Written task = Output every line in the records below verbatim, keeping the original spelling, spacing, and line breaks.

Extracted page text records:
--- --- ---
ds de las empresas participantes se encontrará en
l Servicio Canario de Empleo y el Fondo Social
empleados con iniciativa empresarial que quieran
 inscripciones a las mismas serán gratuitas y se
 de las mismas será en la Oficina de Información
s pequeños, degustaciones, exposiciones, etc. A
--- --- ---
Reply to the exercise =
ds de las empresas participantes se encontrará en
l Servicio Canario de Empleo y el Fondo Social
empleados con iniciativa empresarial que quieran
 inscripciones a las mismas serán gratuitas y se
 de las mismas será en la Oficina de Información
s pequeños, degustaciones, exposiciones, etc. A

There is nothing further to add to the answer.